Dataset items:
⁂
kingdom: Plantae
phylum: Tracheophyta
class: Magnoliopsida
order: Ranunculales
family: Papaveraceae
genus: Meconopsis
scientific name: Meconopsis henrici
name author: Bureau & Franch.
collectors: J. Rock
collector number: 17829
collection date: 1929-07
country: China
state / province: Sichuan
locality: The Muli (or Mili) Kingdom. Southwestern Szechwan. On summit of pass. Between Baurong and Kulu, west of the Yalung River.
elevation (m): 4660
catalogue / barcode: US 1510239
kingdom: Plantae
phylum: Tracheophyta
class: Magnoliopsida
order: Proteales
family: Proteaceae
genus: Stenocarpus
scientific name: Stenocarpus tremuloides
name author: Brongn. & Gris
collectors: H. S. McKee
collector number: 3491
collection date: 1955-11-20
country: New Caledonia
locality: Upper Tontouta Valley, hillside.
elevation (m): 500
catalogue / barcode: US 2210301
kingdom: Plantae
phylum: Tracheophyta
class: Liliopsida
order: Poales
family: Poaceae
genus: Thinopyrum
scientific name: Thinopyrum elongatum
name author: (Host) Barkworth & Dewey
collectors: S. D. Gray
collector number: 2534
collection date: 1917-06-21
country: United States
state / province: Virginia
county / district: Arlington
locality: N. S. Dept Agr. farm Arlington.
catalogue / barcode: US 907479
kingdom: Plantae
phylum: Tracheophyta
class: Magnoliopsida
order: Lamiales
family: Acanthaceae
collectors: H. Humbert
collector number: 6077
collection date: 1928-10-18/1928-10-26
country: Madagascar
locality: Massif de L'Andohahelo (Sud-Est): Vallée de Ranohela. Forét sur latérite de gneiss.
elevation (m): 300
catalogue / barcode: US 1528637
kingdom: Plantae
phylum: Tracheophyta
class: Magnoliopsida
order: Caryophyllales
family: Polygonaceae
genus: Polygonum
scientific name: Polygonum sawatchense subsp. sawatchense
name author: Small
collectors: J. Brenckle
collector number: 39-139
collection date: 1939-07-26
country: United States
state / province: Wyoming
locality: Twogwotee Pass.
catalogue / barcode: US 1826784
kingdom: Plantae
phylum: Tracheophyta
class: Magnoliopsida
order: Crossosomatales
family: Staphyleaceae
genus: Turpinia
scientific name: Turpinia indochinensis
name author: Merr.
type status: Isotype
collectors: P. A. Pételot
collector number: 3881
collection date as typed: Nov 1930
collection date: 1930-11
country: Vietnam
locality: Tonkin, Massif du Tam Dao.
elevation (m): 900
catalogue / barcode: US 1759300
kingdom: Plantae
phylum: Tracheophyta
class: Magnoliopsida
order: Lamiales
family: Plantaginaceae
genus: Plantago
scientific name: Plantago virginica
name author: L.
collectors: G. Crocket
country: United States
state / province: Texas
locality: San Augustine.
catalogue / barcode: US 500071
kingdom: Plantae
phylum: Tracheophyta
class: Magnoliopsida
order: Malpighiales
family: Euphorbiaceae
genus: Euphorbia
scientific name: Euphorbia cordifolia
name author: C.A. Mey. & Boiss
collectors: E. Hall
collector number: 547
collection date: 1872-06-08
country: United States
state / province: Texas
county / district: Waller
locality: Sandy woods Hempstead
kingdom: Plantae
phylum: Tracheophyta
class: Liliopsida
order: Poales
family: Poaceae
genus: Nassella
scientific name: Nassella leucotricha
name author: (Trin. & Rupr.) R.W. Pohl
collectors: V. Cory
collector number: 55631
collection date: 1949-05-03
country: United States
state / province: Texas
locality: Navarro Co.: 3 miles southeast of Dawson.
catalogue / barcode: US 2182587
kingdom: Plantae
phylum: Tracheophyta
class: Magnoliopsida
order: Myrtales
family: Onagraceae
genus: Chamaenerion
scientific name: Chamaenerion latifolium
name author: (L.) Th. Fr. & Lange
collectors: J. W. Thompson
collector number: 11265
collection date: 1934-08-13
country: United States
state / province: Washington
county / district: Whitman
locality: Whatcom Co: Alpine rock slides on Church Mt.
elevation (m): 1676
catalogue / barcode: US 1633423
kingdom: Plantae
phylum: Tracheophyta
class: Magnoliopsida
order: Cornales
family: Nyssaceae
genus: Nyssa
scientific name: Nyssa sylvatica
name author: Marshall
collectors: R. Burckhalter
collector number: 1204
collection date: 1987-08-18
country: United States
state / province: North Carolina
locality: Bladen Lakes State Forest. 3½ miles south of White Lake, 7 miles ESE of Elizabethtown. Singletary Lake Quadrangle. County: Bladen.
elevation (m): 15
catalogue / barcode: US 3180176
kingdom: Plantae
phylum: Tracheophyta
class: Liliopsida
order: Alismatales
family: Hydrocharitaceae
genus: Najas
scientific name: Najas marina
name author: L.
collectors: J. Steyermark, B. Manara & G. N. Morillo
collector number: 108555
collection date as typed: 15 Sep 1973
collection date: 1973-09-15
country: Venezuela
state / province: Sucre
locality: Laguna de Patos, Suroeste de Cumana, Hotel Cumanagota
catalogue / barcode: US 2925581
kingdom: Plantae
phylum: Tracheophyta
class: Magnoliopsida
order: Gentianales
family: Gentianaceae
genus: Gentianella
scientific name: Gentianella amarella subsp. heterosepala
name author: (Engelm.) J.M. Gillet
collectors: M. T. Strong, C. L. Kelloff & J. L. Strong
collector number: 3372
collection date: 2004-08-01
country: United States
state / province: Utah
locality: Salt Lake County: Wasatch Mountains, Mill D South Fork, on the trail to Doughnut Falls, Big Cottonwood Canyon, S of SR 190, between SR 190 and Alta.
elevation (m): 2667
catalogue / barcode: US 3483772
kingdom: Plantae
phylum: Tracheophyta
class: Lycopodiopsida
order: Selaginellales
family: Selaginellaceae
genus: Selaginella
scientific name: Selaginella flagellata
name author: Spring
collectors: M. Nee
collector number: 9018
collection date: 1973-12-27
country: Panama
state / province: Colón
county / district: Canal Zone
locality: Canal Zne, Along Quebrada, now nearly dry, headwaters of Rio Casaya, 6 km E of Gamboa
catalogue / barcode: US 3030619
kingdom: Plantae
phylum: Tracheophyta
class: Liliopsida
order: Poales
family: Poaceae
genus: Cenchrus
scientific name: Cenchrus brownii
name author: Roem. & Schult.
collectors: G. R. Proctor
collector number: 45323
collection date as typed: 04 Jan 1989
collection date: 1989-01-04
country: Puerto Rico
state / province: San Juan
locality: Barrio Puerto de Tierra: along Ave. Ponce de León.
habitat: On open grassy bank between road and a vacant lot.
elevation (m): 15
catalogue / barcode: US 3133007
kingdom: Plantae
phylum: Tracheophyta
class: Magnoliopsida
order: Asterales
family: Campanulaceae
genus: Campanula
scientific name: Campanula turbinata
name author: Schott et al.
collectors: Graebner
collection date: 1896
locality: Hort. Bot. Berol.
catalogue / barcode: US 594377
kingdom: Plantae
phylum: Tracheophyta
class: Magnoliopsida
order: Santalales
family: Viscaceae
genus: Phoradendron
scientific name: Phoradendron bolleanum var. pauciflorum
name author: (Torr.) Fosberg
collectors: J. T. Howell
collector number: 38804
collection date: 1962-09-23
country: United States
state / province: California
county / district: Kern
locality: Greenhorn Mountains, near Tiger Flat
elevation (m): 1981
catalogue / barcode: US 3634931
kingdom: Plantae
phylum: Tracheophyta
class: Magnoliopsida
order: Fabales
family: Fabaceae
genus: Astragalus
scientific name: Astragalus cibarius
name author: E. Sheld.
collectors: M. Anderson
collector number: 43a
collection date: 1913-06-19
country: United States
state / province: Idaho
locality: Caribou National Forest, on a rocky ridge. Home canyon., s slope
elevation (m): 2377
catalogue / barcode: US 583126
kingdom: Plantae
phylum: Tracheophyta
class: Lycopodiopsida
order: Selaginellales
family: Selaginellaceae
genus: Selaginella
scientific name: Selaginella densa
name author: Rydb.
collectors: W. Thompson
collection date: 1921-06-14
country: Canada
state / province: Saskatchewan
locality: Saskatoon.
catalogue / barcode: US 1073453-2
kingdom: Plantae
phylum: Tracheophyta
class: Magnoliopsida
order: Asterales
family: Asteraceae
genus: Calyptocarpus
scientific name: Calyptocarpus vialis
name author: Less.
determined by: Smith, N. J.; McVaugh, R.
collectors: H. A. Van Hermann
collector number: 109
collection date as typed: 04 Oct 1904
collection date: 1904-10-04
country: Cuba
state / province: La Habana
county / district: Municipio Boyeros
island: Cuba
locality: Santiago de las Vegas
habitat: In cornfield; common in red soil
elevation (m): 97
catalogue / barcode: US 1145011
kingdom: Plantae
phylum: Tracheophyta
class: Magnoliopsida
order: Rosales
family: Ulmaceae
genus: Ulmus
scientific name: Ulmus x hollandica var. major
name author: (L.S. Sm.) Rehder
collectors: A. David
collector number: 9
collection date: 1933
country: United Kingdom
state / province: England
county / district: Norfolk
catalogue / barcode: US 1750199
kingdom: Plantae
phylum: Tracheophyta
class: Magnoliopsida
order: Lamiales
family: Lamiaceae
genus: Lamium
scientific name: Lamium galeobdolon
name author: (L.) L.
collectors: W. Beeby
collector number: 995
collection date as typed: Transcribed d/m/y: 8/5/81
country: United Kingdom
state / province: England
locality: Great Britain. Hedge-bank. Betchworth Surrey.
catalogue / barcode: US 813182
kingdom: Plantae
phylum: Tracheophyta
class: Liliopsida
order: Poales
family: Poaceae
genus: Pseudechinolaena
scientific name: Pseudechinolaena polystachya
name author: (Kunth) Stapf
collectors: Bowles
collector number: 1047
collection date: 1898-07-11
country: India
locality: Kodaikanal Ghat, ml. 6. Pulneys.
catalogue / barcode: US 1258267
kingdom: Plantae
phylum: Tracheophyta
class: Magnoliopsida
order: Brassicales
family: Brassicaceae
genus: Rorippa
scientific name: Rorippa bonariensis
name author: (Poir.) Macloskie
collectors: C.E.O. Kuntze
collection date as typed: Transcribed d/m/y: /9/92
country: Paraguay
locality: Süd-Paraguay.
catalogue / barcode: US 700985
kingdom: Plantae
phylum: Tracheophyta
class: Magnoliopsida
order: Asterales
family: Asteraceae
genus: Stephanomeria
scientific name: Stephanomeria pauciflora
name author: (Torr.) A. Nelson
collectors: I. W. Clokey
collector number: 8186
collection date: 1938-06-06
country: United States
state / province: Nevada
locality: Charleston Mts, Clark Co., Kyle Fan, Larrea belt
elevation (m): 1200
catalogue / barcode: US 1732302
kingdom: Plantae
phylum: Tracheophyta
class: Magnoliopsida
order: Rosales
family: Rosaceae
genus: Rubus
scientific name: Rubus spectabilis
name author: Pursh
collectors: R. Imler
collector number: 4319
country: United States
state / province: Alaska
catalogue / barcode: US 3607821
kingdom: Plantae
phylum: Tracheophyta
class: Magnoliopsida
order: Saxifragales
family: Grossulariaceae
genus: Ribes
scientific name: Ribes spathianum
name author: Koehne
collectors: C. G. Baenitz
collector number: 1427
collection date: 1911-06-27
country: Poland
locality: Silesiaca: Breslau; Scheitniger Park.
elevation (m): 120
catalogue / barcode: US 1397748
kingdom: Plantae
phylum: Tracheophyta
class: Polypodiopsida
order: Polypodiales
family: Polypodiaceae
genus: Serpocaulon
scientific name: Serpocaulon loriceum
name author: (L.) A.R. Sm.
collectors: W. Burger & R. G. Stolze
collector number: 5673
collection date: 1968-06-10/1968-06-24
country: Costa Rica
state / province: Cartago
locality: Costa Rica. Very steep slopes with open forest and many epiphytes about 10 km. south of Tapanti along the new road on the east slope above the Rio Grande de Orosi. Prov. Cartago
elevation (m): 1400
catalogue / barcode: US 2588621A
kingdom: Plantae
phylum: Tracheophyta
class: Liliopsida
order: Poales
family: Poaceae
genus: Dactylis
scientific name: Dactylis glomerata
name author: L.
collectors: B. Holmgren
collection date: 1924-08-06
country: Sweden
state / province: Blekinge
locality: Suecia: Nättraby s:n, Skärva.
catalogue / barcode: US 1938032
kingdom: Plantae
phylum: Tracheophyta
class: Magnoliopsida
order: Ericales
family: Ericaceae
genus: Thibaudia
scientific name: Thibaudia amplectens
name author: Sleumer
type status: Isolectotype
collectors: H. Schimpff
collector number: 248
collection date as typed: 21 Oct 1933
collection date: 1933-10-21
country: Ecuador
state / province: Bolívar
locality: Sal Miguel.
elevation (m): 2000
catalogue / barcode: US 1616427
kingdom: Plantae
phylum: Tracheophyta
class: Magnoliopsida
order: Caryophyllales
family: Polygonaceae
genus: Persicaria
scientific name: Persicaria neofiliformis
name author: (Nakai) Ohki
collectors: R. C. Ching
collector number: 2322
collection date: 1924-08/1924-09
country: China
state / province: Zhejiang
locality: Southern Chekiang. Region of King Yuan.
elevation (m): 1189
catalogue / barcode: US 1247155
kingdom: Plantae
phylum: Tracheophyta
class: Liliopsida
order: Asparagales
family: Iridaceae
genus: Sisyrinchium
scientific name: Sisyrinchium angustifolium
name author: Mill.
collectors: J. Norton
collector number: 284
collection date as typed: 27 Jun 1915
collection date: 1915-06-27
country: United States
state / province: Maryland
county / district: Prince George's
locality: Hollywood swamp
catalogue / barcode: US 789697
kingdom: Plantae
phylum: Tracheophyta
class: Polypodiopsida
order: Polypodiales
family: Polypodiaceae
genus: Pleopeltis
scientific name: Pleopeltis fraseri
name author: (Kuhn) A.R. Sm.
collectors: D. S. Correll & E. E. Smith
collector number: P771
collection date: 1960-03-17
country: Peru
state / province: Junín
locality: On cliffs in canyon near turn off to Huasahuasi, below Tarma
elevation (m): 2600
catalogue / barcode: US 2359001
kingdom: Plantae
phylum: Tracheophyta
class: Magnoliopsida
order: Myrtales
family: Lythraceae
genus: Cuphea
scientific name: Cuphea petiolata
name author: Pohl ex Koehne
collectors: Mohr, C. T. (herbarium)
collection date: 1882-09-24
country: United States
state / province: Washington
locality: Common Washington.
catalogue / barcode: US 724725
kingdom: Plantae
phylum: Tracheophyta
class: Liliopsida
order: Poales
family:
⁂
# GOAL OF THE EXERCISE:
Retype the material from its first line through the line containing "family: Acanthaceae", keeping both of those lines.

# EXERCISE SOLUTION:
kingdom: Plantae
phylum: Tracheophyta
class: Magnoliopsida
order: Ranunculales
family: Papaveraceae
genus: Meconopsis
scientific name: Meconopsis henrici
name author: Bureau & Franch.
collectors: J. Rock
collector number: 17829
collection date: 1929-07
country: China
state / province: Sichuan
locality: The Muli (or Mili) Kingdom. Southwestern Szechwan. On summit of pass. Between Baurong and Kulu, west of the Yalung River.
elevation (m): 4660
catalogue / barcode: US 1510239
kingdom: Plantae
phylum: Tracheophyta
class: Magnoliopsida
order: Proteales
family: Proteaceae
genus: Stenocarpus
scientific name: Stenocarpus tremuloides
name author: Brongn. & Gris
collectors: H. S. McKee
collector number: 3491
collection date: 1955-11-20
country: New Caledonia
locality: Upper Tontouta Valley, hillside.
elevation (m): 500
catalogue / barcode: US 2210301
kingdom: Plantae
phylum: Tracheophyta
class: Liliopsida
order: Poales
family: Poaceae
genus: Thinopyrum
scientific name: Thinopyrum elongatum
name author: (Host) Barkworth & Dewey
collectors: S. D. Gray
collector number: 2534
collection date: 1917-06-21
country: United States
state / province: Virginia
county / district: Arlington
locality: N. S. Dept Agr. farm Arlington.
catalogue / barcode: US 907479
kingdom: Plantae
phylum: Tracheophyta
class: Magnoliopsida
order: Lamiales
family: Acanthaceae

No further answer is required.